## Work instruction A
In the forum thread about disillusionment with the internet, what image does one commenter say often comes to mind for the internet?
## Work instruction B
Write the next part of the forum thread about disillusionment with the internet, picking up right after its final sentence.

## Exercise text
Start of Block

Computing itself is fine. I can still do most everything I used to do on my PC pre-popular internet. I have essentially no cloud services on my PC.

However, the internet itself is a dumpster fire. It always was, except you had to deliberately looking for those places and they tended to be isolated back in the day.

Of course monetization destroyed the internet with corporations doing everything possible to carve it up and shove their ads and billionaire-controlled media slant in front of you, and their engagement-bait feeding of lies and giving a platform to controversy and stupidity on social media.

Most all of the good spaces are gone. Very few exist in anything remotely close to their original form, they’ve been corporatized, disappeared, or swallowed up by places like Reddit.

[–] crashex@crazypeople.online 1 points 4 hours ago

I feel this. I used to find computers and the promises of the internet exciting. Then things slowly turned into what they are now, and these days I often can only see everything computer as a layer of bullshit that has been put on top of the real world to keep us in a trance and not engage with reality anymore. But a lot of good things came from being connected as well. Maybe it's like growing up and finding out a beloved parent was after all slightly abusive. And then see them decline in old age and have their worse traits worsened even more.

Another image that comes to my mind frequently is that of the internet as the haunted shopping mall: It was once a shiny place, everyone went there, it was all the rage. Now most of the shops are boarded up, the few that are left seem rather dodgy, and the only visitors seem to be a bunch of drug addicts hanging out at the bottom of the out-of-service escalators.

Currently I'm a bit lost trying to return to my analog hobbies. I draw, I paint, I play music, I scratch the donkeys. I often don't have the energy I wish I had to do things other than sit at a screen. Takes time to get used to it again I guess.

[–] Psiczar@aussie.zone 7 points 18 hours ago

If someone picks up a chair and hits a person with it, is the chair now evil? Should you avoid using chairs because of the potential hurt they can cause? Computers are the same.

Focus on the positive and don’t dwell on the negative. Play games, tinker with hardware and open-source software. Get off platforms like Reddit/Lemmy where negativity is much more pervasive.

Of course, if you find yourself “recoiling from all online spaces” then consider alternative hobbies that give you the same level of satisfaction.

[–] thatradomguy@lemmy.world 2 points 14 hours ago (1 children)

I don't have any friends or any other hobbies. Financial situation is not so good rn and so even if I wanted to, don't really feel like spending money for hobby or something.

I don't really know what others definition of "computing" is but if it's just about having an Internet addiction, then it's something I've had for as long as I can remember. I didn't have friends in elementary school but I had access to the Internet while at school and other spaces.

It's all just coping for me. Without the Internet, I'd probably become the next Luigi or something.

[–] osanna@lemmy.vg 1 points 4 hours ago* (last edited 4 hours ago)

I'm sorry you're not doing so well. FWIW, I am the same way. Aside from my support worker and my cats, the internet is the only thing I really have. I don't see the internet as "just something to do". It is my life. I have no friends or family. Just internet.

End of Block

## Supplied data
Start of Block

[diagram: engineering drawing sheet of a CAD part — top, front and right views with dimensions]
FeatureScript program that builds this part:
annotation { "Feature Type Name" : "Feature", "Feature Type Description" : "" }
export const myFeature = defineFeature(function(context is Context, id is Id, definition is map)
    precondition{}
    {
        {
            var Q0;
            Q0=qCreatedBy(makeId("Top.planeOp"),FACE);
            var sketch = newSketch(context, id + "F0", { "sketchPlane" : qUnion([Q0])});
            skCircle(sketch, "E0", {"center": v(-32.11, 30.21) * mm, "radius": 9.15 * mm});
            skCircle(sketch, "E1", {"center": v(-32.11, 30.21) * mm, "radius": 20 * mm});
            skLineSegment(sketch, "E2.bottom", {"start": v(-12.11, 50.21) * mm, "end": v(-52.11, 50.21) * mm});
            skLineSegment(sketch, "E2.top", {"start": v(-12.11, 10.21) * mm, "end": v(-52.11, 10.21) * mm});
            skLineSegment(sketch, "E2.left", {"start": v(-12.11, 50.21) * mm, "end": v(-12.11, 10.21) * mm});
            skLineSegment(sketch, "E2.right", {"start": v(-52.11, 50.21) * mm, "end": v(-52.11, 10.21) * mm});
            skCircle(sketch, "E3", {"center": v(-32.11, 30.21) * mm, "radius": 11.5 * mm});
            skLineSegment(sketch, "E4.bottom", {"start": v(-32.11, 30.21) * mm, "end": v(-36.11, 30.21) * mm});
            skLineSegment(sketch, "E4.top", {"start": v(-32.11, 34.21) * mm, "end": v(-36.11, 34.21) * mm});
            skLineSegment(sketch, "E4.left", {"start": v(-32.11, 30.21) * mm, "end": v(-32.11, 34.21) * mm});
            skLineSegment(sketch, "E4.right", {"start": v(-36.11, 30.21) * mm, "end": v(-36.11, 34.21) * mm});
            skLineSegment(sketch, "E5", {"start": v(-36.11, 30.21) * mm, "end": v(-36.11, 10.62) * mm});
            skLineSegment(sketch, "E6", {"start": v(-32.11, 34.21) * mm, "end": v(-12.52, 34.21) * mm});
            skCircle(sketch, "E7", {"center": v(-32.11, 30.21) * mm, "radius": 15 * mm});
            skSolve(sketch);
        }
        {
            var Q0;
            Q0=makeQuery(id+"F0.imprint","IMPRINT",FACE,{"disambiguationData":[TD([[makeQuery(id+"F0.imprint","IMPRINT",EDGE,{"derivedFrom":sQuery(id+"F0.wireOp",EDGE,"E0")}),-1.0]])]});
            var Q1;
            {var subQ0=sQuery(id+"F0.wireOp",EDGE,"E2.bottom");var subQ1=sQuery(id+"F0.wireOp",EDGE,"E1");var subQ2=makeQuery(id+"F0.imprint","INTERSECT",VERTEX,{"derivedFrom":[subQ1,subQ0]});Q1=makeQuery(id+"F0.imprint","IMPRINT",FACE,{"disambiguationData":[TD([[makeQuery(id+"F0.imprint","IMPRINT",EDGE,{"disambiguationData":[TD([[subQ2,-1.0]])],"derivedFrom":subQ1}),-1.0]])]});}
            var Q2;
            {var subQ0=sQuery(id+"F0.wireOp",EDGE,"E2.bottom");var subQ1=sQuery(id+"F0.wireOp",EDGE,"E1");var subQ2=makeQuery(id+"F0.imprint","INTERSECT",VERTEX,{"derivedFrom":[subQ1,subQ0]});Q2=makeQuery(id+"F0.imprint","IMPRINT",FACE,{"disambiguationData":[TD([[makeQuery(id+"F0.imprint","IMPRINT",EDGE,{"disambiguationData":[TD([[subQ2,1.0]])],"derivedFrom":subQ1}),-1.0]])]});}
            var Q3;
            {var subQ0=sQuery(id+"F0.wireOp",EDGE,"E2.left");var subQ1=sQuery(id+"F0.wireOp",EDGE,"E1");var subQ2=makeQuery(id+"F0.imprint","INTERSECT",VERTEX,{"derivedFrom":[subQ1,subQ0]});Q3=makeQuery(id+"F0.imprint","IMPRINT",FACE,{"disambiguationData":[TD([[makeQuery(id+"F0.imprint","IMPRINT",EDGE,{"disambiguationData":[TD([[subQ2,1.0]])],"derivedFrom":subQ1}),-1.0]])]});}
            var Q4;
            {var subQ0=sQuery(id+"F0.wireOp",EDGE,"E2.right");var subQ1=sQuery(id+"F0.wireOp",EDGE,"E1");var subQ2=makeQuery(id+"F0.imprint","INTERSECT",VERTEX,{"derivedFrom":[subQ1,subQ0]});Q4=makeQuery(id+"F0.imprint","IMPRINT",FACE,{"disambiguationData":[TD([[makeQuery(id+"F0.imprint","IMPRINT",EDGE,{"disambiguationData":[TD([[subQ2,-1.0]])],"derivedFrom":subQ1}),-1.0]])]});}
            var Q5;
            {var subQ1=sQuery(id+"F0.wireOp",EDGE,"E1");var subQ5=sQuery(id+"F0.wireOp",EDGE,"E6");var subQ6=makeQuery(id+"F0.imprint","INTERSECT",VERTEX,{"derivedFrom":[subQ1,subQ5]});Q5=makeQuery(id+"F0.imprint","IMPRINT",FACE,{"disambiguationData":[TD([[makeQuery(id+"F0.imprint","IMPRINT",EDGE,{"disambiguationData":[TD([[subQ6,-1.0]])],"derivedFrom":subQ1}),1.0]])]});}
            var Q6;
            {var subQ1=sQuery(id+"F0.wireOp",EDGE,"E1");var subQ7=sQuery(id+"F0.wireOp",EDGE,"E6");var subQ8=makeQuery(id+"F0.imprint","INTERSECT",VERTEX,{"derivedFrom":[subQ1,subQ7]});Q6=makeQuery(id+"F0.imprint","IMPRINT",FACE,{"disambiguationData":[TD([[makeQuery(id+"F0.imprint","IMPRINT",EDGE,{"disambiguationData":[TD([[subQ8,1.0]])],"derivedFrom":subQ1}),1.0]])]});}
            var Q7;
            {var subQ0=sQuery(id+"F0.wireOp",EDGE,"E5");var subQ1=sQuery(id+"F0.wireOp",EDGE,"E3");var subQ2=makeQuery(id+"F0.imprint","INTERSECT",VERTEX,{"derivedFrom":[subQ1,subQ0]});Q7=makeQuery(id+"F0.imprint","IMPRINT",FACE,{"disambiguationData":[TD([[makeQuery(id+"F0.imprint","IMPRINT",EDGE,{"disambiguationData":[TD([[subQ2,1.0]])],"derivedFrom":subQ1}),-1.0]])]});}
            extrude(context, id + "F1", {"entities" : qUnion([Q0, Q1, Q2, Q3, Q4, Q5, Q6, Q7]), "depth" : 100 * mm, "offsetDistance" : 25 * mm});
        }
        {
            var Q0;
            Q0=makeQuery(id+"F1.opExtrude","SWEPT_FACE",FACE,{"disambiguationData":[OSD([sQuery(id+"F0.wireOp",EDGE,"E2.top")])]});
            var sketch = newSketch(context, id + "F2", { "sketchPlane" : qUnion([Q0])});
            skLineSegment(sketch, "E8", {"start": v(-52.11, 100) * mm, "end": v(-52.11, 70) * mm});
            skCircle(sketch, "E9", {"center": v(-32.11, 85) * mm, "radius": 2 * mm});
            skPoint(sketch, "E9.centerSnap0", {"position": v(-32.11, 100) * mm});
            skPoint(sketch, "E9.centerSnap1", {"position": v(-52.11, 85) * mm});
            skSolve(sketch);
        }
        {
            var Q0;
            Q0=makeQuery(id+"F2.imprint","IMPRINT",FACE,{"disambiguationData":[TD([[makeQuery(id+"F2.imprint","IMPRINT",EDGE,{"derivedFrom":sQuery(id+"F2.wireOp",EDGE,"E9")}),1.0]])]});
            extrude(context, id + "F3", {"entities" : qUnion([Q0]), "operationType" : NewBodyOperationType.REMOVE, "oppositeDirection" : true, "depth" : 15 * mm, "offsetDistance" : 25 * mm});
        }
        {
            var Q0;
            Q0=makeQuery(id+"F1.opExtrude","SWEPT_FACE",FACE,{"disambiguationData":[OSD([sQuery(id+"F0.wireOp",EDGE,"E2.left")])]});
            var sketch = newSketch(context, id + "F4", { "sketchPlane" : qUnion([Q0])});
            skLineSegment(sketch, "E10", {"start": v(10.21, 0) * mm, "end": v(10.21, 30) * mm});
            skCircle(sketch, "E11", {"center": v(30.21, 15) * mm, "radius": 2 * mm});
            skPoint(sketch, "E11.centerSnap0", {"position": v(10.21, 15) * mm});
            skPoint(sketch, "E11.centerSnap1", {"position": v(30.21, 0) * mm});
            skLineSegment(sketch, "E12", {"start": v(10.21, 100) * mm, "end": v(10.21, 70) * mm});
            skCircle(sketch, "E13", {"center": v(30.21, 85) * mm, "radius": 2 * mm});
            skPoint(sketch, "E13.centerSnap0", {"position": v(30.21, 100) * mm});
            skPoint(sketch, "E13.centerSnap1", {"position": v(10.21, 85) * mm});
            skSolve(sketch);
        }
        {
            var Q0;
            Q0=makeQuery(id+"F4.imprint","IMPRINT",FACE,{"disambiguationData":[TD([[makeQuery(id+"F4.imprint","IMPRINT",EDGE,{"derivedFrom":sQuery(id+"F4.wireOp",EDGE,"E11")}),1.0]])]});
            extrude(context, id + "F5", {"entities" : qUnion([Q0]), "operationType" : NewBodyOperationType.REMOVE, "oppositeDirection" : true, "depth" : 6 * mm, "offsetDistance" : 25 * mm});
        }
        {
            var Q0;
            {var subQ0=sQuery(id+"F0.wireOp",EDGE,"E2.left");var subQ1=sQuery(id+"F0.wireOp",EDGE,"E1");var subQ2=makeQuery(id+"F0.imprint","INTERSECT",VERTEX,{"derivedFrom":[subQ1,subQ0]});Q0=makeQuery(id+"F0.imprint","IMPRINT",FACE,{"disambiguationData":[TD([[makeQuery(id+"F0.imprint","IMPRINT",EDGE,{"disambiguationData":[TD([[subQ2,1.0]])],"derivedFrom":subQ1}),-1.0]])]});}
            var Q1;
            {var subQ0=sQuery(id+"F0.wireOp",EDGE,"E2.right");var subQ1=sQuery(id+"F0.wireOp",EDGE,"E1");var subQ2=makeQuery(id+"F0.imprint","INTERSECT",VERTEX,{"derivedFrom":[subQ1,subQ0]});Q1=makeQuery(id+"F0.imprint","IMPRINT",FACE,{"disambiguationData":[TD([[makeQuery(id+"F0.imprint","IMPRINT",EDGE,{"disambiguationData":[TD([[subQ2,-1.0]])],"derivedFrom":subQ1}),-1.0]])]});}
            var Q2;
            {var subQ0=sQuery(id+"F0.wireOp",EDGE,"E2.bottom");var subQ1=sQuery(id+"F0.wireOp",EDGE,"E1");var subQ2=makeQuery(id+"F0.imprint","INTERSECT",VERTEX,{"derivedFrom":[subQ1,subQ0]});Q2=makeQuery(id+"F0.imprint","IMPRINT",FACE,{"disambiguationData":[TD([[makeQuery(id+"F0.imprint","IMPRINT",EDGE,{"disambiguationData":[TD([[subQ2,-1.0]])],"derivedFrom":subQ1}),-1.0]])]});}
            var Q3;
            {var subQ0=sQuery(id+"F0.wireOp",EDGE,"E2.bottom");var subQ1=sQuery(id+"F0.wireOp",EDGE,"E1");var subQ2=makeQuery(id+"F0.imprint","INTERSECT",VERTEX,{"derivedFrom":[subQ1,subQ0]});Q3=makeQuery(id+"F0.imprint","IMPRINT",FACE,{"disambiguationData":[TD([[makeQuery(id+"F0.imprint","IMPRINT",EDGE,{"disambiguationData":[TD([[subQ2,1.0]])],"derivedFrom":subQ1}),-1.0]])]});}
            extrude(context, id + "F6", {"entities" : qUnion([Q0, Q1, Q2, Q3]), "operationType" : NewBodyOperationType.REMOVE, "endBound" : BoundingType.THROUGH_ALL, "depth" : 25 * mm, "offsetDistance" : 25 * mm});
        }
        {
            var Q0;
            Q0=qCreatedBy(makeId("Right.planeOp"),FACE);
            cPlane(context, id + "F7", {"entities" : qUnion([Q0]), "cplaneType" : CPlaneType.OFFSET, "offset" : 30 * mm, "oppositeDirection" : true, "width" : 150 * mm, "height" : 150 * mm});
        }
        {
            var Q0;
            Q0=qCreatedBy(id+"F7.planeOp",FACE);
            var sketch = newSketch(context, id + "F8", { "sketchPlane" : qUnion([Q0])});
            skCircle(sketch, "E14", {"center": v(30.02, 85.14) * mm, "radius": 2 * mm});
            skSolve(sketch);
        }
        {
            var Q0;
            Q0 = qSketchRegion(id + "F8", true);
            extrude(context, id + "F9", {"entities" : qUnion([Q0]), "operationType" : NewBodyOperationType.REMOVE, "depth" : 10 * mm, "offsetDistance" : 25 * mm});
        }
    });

End of Block

## Expected output A
A haunted shopping mall.

## Expected output B
[–] Feathercrown@lemmy.world 19 points 1 day ago (1 children)

Any tool can be used for good or for evil. Try not to get sucked into the doom spiral, there are plenty of FOSS and adjacent projects making the world a better place.

[–] kyub@discuss.tchncs.de 6 points 1 day ago

This. Use as much ethical open source software as possible for you, while supporting and advocating for important projects in that space. And don't let yourself get sucked into some closed platform or ecosystem you don't like. For communication and social media, use only open and decentralized servers/protocols. Use as much end to end and strong encryption as possible. Minimize your data footprint. Be the change you want to see in the world.

[–] Soulifix@piefed.world 2 points 15 hours ago

I've been online for like, too long to see it decay and rot into the form it has been turned into. My only regret is that I didn't embrace the early days or the first 15 years I was online for. Tack on 15 more years and I got to watch, albeit slowly, the corrosion take form.

Everywhere I've been to is either gone or transformed into a shallow representation of its former self. Everyone I know and knew are growing up and the times we had can't be replicated anymore or enjoyed similarly. Features are being shoved in that nobody asked for but everyone uses without question. Optimization has taken a back seat, where everything breaks down in a moment's notice as we're given empty promises and apologies for it.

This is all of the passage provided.